At this moment in time, it has been speculated that there are approximately 200 domains detected which are using or hosting the Electrum malware, including iterations like ‘Electrumx.network.' While the process of blacklisting these servers would work in a conventional way, Google has taking on the unfortunate habit of taking its time in updating the existing SafeBrowsing database, thus rendering this conventional strategy useless.
Working as the lead developer for Electrum, Voegtlin went on to stipulate that the patch had previously operated in order to force out of date, and vulnerable (as a result) models of Electrum wallets to go offline as soon as they had managed to obtain a secure connection to one of the discovered legitimate servers. He went on to mention that Electrum would require 8-10 connections in order to operate like this.
What remains unclear to the Electrum team are the underlying objectives of these entities, as well as what their motives are for this attack.
“We are not sure what motivates the attacker; it might be some kind of retaliation after we took steps last month in order to prevent phishing attacks,” he commented. “This counter-attack has been effective against phishing because it does not require a lot of legit servers; if you randomly connect to 10 servers, the chance that at least one of them is performing the counter-attack is very high.”
“We have not heard of any recent success at the phishing attack since we deployed the counter-attack.”
Those Most At Risk? Electrum's ‘Forgotten' Users
At this moment in time, Electrum has no specific system . or mechanics in order to ensure an auto-update is provided to its users. As a result, users are able to continue to operate on the system, while making use of wallets that may be out of date by two or more iterations.

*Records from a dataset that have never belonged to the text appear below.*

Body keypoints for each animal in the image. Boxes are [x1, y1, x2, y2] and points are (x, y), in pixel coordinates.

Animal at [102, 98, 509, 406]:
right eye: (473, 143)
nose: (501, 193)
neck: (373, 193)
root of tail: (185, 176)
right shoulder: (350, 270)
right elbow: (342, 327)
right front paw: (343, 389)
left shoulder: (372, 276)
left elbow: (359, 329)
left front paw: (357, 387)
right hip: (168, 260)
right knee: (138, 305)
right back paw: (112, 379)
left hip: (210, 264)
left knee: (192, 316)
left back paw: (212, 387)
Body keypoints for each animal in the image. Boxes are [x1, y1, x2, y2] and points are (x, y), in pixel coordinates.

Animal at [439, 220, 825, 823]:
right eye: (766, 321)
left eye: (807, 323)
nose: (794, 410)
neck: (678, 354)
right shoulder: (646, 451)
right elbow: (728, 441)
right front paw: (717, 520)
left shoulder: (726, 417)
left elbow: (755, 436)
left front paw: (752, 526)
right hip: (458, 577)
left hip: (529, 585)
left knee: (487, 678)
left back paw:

It is with this in mind that lead developer, Voegtlin explicitly states that those who are most at risk from these kinds of attacks are those that downloaded the client long ago, and have not since made updates to this software.
“Indeed, updated versions are not at risk, but the service might be temporarily unavailable. If that is the case, we recommend to users that they stick to the same server (disable auto-connect) until they eventually manage to open a session,” he continued.

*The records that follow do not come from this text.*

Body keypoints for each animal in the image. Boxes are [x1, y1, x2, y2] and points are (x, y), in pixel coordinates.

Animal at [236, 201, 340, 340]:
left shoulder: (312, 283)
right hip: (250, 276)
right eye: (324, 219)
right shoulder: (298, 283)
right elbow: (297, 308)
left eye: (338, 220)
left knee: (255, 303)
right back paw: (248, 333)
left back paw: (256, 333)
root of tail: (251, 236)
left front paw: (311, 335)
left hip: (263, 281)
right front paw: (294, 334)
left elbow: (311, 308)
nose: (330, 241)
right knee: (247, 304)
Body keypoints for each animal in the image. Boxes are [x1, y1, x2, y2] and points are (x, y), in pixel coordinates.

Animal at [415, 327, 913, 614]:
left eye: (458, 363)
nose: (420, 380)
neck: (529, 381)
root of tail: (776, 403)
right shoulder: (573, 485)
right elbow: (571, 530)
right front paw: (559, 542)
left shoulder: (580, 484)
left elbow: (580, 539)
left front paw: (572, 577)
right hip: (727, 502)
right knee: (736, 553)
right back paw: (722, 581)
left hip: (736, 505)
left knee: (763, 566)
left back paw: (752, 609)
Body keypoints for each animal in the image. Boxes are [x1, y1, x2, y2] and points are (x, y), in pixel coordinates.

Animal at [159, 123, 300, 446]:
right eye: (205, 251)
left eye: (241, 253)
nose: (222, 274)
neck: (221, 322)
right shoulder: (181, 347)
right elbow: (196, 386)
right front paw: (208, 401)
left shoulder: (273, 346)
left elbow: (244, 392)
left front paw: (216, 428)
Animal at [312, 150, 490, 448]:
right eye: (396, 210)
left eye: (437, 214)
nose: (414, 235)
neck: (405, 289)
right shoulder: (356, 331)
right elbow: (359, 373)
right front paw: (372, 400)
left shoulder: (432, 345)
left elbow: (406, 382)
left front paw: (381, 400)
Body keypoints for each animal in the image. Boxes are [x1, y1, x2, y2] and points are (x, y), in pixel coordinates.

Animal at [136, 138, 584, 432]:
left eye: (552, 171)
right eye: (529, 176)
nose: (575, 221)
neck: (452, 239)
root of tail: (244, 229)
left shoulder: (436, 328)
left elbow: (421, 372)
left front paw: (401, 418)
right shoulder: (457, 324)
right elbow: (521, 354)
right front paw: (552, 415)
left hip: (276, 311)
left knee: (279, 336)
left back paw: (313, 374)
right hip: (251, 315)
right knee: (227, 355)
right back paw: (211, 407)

“Of course the attacker might be trying to take down legit servers in order to keep carrying out their phishing attack, but […] they do not simply need the user to connect to their server,” Voegtlin would go on to state. “What they need is a vulnerable client to connect exclusively to their servers, and that is a lot less likely.”

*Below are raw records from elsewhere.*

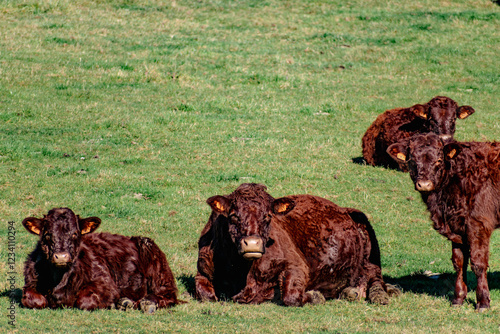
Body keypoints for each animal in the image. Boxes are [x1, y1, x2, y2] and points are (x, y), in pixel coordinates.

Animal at [21, 207, 179, 312]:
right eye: (47, 235)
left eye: (75, 234)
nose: (61, 256)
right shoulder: (29, 282)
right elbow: (34, 300)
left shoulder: (106, 284)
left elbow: (84, 301)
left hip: (158, 272)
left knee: (168, 295)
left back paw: (143, 303)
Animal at [195, 184, 398, 306]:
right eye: (233, 216)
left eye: (268, 216)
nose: (252, 243)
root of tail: (345, 209)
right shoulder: (202, 271)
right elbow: (205, 295)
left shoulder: (296, 264)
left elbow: (290, 296)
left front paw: (315, 295)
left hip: (369, 257)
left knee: (374, 277)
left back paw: (381, 295)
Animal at [386, 133, 500, 310]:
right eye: (412, 160)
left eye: (439, 160)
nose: (424, 184)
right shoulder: (457, 227)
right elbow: (459, 262)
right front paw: (458, 298)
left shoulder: (478, 224)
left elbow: (478, 263)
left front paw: (483, 301)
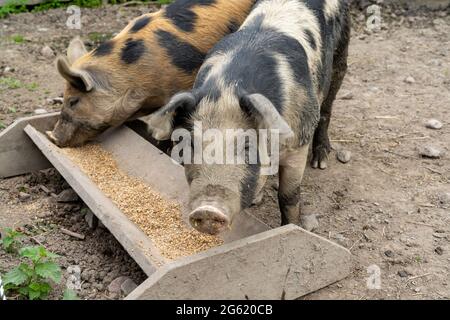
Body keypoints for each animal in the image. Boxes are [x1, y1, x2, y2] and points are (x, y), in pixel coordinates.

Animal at [146, 0, 350, 235]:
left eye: (247, 146)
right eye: (191, 145)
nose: (207, 210)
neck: (227, 87)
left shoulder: (298, 142)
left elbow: (288, 196)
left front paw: (291, 227)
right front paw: (256, 200)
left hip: (340, 56)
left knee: (327, 108)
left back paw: (320, 161)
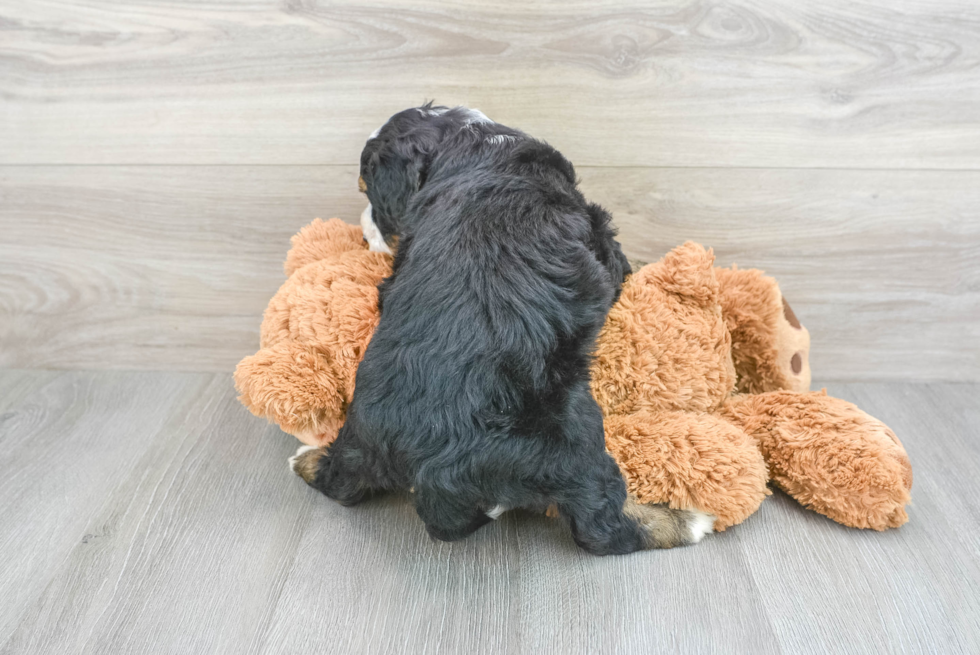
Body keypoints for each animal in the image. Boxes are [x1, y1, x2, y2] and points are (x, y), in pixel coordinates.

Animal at [290, 105, 712, 556]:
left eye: (370, 195)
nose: (366, 230)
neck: (468, 142)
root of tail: (433, 469)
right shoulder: (597, 231)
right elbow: (618, 260)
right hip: (573, 440)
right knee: (602, 527)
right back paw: (687, 520)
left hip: (360, 441)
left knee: (339, 482)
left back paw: (307, 458)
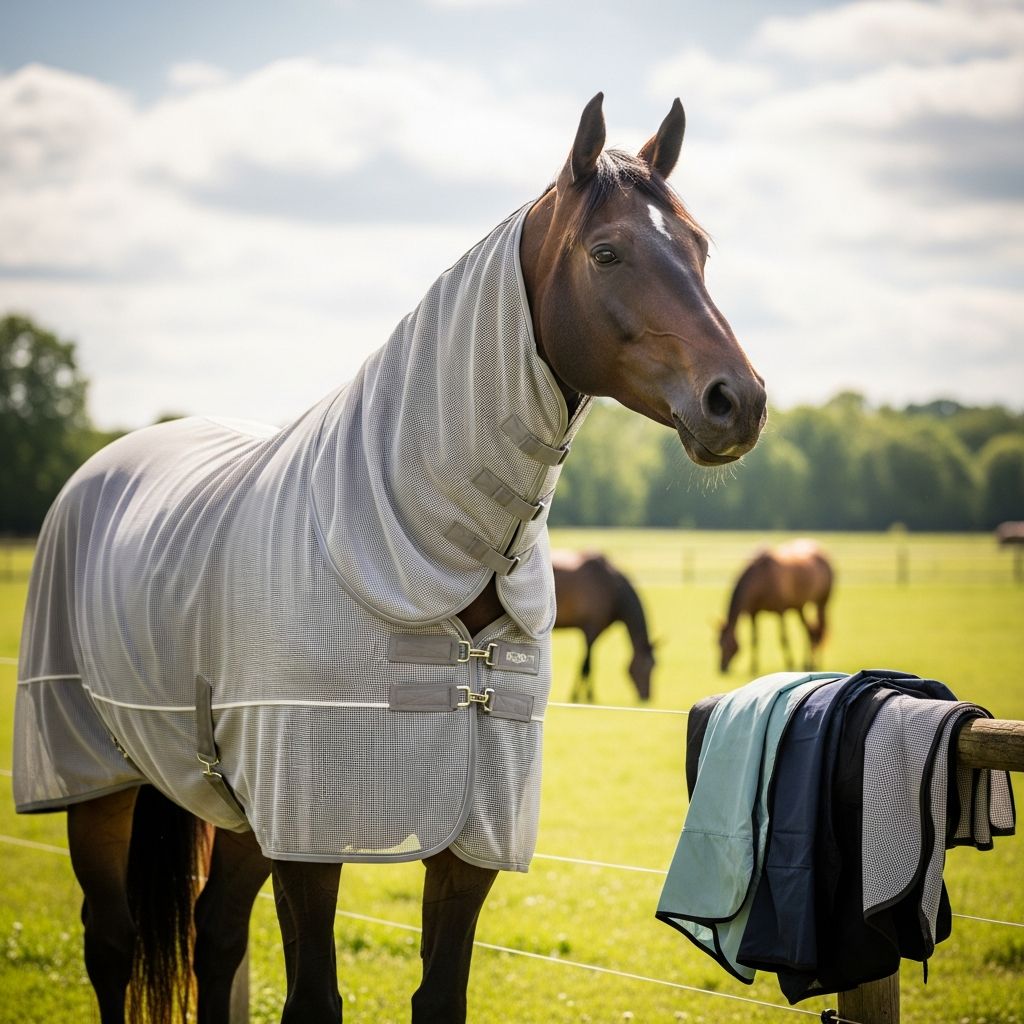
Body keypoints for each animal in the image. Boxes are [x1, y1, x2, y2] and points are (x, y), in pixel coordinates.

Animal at [552, 549, 655, 702]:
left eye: (655, 665)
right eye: (645, 666)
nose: (646, 697)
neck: (612, 589)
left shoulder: (596, 632)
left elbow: (588, 664)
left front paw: (585, 695)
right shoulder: (590, 631)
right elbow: (586, 665)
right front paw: (583, 696)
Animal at [718, 539, 833, 675]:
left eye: (726, 645)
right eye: (717, 643)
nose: (722, 668)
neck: (760, 579)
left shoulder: (780, 611)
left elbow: (783, 638)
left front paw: (790, 665)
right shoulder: (753, 613)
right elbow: (754, 640)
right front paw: (753, 668)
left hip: (822, 602)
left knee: (821, 629)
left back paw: (815, 665)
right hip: (800, 606)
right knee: (809, 631)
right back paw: (807, 665)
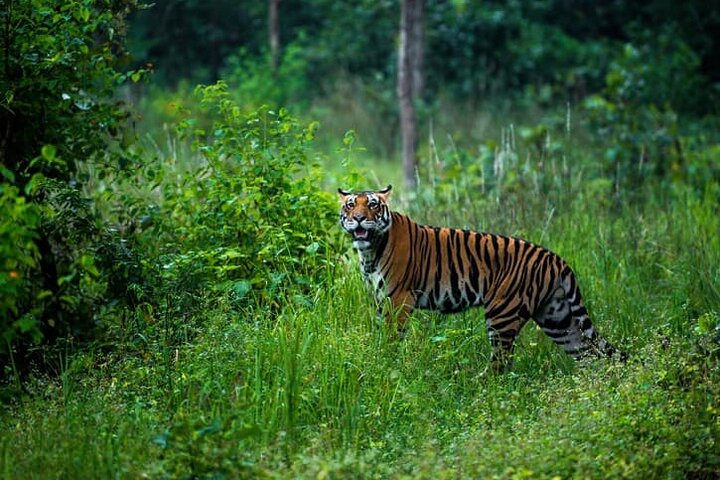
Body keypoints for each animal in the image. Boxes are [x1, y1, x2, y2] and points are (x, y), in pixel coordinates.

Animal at [338, 184, 623, 372]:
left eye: (372, 205)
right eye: (351, 205)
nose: (358, 219)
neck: (370, 250)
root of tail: (555, 258)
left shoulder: (399, 298)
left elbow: (392, 335)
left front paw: (387, 362)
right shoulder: (380, 298)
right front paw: (377, 356)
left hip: (502, 314)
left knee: (501, 363)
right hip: (556, 317)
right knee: (585, 353)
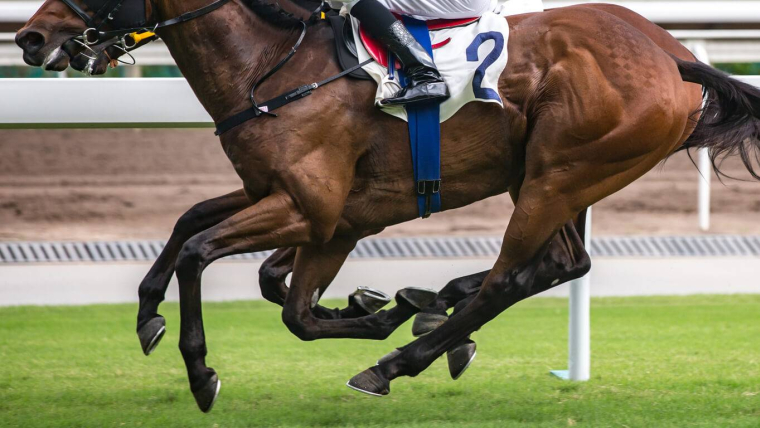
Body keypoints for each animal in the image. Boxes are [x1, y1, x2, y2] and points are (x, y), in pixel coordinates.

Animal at [17, 0, 760, 412]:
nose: (30, 38)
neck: (277, 66)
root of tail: (671, 54)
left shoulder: (314, 211)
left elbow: (210, 257)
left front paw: (201, 371)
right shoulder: (299, 204)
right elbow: (199, 228)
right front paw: (149, 312)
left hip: (561, 174)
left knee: (513, 277)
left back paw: (398, 359)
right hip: (554, 176)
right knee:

In order for users to ensure their longer-term safety within this platform, the Electrum team has stressed that they should only download the dedicated software for Electrum from the dedicated Electrum dot org domain, or from its dedicated and official repository on GitHub.
When it comes to ensuring your individual security within the Electrum ecosystem, installing and updating your client from one or both of these mentioned locations remain the best method of preventing these kinds of attacks.
The development team behind Electrum has also announced that it is currently working on a new patch for users coming soon. The team has also gone on to urge that users should only run these on their own legitimate servers, due to the kind of associated risks that come with using more questionable kinds of servers, with public Electrum ones allowing for the attack to be diluted.